| Problem details |
Write out every line below that contains "evenodd".
#####
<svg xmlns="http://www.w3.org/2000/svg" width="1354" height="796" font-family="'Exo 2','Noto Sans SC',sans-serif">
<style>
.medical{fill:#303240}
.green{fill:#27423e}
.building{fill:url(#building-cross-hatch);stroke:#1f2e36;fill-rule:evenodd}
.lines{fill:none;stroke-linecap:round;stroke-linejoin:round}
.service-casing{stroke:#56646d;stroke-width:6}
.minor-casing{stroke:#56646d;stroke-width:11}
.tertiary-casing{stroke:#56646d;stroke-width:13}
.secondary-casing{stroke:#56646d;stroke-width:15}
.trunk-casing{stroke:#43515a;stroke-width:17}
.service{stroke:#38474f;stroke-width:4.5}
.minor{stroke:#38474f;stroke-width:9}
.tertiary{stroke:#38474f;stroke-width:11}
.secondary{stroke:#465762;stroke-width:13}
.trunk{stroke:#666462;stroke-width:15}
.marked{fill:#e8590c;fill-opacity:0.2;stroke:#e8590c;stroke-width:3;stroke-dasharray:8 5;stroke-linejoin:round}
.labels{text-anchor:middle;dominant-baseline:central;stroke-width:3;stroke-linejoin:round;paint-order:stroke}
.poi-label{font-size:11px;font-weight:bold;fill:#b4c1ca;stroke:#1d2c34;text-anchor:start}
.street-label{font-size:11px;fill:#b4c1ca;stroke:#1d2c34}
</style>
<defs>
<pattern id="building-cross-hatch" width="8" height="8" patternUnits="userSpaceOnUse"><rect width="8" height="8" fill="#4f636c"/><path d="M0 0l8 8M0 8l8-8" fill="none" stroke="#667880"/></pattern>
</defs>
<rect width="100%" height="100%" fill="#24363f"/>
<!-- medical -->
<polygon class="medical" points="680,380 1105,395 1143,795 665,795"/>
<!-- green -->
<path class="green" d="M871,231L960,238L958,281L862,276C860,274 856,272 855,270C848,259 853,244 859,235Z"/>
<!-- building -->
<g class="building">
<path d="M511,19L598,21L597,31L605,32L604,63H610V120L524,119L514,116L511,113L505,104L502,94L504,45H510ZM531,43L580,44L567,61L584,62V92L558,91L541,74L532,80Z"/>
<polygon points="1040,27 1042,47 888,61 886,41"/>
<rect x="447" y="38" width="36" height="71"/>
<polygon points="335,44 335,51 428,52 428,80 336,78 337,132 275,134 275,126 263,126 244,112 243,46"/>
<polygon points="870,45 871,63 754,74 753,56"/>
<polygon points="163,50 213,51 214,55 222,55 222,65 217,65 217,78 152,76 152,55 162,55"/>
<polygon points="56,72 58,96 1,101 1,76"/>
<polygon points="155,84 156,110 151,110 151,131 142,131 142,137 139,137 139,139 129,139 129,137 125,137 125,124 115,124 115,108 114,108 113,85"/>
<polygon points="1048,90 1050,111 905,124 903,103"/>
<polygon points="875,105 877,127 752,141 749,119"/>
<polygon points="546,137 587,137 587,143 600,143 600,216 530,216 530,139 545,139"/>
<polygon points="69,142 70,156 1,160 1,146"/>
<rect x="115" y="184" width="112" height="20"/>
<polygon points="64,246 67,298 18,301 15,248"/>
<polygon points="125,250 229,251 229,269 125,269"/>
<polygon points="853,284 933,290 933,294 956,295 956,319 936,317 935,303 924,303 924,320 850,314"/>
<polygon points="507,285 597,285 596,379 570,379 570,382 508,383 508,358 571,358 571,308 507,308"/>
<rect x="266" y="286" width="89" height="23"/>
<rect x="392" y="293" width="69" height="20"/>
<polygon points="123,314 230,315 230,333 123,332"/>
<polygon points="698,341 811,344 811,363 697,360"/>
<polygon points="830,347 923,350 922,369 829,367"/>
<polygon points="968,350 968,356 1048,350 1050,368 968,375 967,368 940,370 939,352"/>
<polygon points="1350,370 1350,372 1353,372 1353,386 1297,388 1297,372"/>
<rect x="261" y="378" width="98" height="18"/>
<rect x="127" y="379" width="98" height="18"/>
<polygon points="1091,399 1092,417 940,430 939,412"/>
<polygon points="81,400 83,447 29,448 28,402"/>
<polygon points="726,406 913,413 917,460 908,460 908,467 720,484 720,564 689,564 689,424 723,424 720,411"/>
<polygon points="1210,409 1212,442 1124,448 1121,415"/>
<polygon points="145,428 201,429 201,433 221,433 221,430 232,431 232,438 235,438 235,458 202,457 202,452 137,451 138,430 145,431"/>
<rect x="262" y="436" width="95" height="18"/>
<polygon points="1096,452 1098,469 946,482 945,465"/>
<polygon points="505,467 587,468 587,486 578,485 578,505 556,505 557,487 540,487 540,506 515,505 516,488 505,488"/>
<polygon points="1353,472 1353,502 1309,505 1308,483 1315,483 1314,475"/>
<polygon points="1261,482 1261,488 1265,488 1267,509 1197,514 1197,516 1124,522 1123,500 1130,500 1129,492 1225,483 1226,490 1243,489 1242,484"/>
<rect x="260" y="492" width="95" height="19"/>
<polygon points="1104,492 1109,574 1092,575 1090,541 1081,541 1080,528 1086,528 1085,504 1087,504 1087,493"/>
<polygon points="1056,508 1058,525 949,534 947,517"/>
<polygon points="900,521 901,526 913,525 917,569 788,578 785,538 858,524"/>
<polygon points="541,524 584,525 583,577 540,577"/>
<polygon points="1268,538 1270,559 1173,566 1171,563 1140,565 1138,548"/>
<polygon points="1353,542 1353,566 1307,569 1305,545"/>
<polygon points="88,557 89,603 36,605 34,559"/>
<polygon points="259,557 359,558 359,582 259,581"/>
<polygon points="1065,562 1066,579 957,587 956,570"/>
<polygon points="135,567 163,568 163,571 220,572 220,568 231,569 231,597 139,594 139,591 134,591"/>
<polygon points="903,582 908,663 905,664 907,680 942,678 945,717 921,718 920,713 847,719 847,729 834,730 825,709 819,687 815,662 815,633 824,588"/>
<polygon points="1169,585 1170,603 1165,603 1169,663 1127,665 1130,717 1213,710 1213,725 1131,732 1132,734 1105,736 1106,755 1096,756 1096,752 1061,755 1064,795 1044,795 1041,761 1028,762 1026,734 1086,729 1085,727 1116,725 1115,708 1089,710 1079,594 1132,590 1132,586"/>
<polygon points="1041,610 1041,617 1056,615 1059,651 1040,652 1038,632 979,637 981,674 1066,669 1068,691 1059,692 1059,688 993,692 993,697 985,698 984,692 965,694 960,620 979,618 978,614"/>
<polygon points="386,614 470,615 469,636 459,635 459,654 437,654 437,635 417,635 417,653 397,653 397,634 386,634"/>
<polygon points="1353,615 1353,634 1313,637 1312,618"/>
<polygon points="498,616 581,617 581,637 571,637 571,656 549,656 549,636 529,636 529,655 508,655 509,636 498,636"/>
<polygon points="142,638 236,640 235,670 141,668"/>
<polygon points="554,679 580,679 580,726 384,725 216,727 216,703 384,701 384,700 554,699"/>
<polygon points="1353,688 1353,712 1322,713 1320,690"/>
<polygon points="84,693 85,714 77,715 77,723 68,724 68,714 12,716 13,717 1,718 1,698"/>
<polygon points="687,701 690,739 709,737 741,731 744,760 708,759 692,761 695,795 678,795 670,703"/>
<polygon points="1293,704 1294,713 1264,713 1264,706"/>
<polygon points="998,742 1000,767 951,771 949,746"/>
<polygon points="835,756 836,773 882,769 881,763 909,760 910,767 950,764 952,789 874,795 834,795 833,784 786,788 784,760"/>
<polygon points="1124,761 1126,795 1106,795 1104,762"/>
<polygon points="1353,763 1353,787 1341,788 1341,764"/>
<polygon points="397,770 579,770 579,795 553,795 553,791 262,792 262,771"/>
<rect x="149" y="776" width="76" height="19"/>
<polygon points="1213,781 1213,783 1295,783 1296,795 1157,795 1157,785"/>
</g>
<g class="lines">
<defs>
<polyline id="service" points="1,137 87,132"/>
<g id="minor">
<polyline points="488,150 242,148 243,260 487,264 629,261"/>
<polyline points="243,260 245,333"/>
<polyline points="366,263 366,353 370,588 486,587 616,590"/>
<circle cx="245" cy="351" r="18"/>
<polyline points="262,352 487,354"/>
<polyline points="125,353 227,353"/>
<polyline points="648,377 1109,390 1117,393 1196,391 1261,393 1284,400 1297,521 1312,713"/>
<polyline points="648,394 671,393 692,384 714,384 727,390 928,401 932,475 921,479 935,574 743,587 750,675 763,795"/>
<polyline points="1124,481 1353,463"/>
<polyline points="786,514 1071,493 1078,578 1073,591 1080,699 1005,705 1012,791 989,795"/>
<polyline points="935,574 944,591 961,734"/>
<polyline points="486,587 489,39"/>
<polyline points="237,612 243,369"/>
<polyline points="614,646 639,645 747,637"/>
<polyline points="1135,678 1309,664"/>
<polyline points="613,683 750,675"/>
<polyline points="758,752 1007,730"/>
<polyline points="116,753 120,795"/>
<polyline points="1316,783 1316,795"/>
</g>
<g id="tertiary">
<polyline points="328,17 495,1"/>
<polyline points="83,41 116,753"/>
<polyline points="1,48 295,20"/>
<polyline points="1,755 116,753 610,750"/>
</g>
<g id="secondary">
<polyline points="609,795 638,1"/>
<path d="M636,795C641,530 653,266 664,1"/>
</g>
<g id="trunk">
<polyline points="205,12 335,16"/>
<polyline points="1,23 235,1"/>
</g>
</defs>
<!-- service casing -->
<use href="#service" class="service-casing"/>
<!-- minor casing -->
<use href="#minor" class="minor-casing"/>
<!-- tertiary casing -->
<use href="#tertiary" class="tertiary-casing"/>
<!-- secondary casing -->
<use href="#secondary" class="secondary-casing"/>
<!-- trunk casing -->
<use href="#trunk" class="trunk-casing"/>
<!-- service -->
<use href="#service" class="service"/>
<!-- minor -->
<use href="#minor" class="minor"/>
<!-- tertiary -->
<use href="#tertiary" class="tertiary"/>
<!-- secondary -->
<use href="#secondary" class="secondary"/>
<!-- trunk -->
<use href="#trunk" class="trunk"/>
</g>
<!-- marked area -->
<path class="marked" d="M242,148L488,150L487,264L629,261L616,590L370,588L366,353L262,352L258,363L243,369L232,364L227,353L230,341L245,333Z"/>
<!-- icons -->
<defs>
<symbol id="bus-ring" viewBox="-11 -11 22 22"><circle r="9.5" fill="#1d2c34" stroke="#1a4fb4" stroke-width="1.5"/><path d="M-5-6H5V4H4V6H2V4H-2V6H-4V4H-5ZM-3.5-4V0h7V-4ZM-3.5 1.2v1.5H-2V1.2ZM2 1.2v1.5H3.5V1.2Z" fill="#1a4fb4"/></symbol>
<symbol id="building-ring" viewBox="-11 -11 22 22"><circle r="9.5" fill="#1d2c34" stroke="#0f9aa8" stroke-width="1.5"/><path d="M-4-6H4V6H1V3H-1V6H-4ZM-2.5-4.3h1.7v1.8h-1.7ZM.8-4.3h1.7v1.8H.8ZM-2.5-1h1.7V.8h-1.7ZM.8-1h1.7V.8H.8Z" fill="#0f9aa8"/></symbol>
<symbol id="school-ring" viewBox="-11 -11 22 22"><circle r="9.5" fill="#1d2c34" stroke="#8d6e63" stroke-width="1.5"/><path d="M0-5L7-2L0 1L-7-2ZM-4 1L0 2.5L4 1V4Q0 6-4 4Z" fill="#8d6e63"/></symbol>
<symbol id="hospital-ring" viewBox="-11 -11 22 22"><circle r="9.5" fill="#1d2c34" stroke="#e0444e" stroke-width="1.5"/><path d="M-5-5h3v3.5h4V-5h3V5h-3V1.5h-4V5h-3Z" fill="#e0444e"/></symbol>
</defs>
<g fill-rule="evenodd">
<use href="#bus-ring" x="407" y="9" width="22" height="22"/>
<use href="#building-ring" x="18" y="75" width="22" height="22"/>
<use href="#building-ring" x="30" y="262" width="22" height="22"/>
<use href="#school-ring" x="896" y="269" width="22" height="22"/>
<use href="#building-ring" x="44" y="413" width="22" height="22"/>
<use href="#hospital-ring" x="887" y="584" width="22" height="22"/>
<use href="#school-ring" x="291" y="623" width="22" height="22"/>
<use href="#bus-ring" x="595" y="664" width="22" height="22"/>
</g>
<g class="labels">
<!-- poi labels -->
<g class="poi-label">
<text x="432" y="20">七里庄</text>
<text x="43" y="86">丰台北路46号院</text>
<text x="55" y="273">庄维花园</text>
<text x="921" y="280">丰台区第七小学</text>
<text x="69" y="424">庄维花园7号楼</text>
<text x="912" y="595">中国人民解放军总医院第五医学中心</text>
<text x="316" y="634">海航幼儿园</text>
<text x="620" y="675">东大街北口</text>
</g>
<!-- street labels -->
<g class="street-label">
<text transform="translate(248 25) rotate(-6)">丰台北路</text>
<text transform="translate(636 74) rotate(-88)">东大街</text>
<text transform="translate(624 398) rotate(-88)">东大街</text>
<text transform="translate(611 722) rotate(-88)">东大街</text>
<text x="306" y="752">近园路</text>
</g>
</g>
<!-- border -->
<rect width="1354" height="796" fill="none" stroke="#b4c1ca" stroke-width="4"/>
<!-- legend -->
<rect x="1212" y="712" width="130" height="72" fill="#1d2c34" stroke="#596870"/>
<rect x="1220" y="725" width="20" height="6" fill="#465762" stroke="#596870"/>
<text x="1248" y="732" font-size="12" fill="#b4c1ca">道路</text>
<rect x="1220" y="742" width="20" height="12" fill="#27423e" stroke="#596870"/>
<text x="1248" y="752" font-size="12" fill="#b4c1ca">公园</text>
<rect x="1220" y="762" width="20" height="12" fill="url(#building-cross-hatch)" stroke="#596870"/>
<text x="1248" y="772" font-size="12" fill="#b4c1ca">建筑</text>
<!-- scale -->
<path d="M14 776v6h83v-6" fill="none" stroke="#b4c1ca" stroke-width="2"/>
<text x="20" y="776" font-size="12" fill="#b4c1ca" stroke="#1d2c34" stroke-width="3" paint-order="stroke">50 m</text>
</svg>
#####
| Response |
.building{fill:url(#building-cross-hatch);stroke:#1f2e36;fill-rule:evenodd}
<g fill-rule="evenodd">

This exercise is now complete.